● Work request
Please format every line of the items below as a Markdown table with the columns Row and Line, numbering each row and omitting blank lines.

● Dataset entries

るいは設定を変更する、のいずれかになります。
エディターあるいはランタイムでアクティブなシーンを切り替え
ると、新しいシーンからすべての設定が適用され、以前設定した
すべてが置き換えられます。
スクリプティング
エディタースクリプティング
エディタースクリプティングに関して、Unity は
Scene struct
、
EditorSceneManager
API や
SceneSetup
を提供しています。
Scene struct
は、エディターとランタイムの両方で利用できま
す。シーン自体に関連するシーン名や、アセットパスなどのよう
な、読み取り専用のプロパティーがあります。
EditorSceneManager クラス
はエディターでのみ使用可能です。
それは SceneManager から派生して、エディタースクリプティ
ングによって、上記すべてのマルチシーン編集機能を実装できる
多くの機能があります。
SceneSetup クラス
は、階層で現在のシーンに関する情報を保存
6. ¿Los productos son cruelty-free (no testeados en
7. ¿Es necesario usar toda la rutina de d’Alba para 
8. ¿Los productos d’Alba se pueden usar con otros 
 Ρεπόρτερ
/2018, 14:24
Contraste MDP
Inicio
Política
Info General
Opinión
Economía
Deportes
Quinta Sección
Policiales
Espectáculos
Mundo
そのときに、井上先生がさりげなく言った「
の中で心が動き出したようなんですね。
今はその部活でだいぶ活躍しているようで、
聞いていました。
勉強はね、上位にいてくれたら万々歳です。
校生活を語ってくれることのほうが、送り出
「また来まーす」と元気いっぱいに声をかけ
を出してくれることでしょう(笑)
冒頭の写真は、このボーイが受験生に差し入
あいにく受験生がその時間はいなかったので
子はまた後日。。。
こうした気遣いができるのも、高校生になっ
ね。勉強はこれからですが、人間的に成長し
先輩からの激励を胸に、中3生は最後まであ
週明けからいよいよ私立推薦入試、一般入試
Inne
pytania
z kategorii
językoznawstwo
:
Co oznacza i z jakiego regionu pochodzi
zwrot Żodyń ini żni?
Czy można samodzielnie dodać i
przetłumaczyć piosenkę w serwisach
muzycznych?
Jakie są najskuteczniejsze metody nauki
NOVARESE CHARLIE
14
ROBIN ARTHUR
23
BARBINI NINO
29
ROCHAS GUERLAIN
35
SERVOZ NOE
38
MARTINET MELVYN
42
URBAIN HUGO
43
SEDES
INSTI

● Task solution
| Row | Line |
|---|---|
| 1 | るいは設定を変更する、のいずれかになります。 |
| 2 | エディターあるいはランタイムでアクティブなシーンを切り替え |
| 3 | ると、新しいシーンからすべての設定が適用され、以前設定した |
| 4 | すべてが置き換えられます。 |
| 5 | スクリプティング |
| 6 | エディタースクリプティング |
| 7 | エディタースクリプティングに関して、Unity は |
| 8 | Scene struct |
| 9 | 、 |
| 10 | EditorSceneManager |
| 11 | API や |
| 12 | SceneSetup |
| 13 | を提供しています。 |
| 14 | Scene struct |
| 15 | は、エディターとランタイムの両方で利用できま |
| 16 | す。シーン自体に関連するシーン名や、アセットパスなどのよう |
| 17 | な、読み取り専用のプロパティーがあります。 |
| 18 | EditorSceneManager クラス |
| 19 | はエディターでのみ使用可能です。 |
| 20 | それは SceneManager から派生して、エディタースクリプティ |
| 21 | ングによって、上記すべてのマルチシーン編集機能を実装できる |
| 22 | 多くの機能があります。 |
| 23 | SceneSetup クラス |
| 24 | は、階層で現在のシーンに関する情報を保存 |
| 25 | 6. ¿Los productos son cruelty-free (no testeados en |
| 26 | 7. ¿Es necesario usar toda la rutina de d’Alba para  |
| 27 | 8. ¿Los productos d’Alba se pueden usar con otros  |
| 28 |  Ρεπόρτερ |
| 29 | /2018, 14:24 |
| 30 | Contraste MDP |
| 31 | Inicio |
| 32 | Política |
| 33 | Info General |
| 34 | Opinión |
| 35 | Economía |
| 36 | Deportes |
| 37 | Quinta Sección |
| 38 | Policiales |
| 39 | Espectáculos |
| 40 | Mundo |
| 41 | そのときに、井上先生がさりげなく言った「 |
| 42 | の中で心が動き出したようなんですね。 |
| 43 | 今はその部活でだいぶ活躍しているようで、 |
| 44 | 聞いていました。 |
| 45 | 勉強はね、上位にいてくれたら万々歳です。 |
| 46 | 校生活を語ってくれることのほうが、送り出 |
| 47 | 「また来まーす」と元気いっぱいに声をかけ |
| 48 | を出してくれることでしょう(笑) |
| 49 | 冒頭の写真は、このボーイが受験生に差し入 |
| 50 | あいにく受験生がその時間はいなかったので |
| 51 | 子はまた後日。。。 |
| 52 | こうした気遣いができるのも、高校生になっ |
| 53 | ね。勉強はこれからですが、人間的に成長し |
| 54 | 先輩からの激励を胸に、中3生は最後まであ |
| 55 | 週明けからいよいよ私立推薦入試、一般入試 |
| 56 | Inne |
| 57 | pytania |
| 58 | z kategorii |
| 59 | językoznawstwo |
| 60 | : |
| 61 | Co oznacza i z jakiego regionu pochodzi |
| 62 | zwrot Żodyń ini żni? |
| 63 | Czy można samodzielnie dodać i |
| 64 | przetłumaczyć piosenkę w serwisach |
| 65 | muzycznych? |
| 66 | Jakie są najskuteczniejsze metody nauki |
| 67 | NOVARESE CHARLIE |
| 68 | 14 |
| 69 | ROBIN ARTHUR |
| 70 | 23 |
| 71 | BARBINI NINO |
| 72 | 29 |
| 73 | ROCHAS GUERLAIN |
| 74 | 35 |
| 75 | SERVOZ NOE |
| 76 | 38 |
| 77 | MARTINET MELVYN |
| 78 | 42 |
| 79 | URBAIN HUGO |
| 80 | 43 |
| 81 | SEDES |
| 82 | INSTI |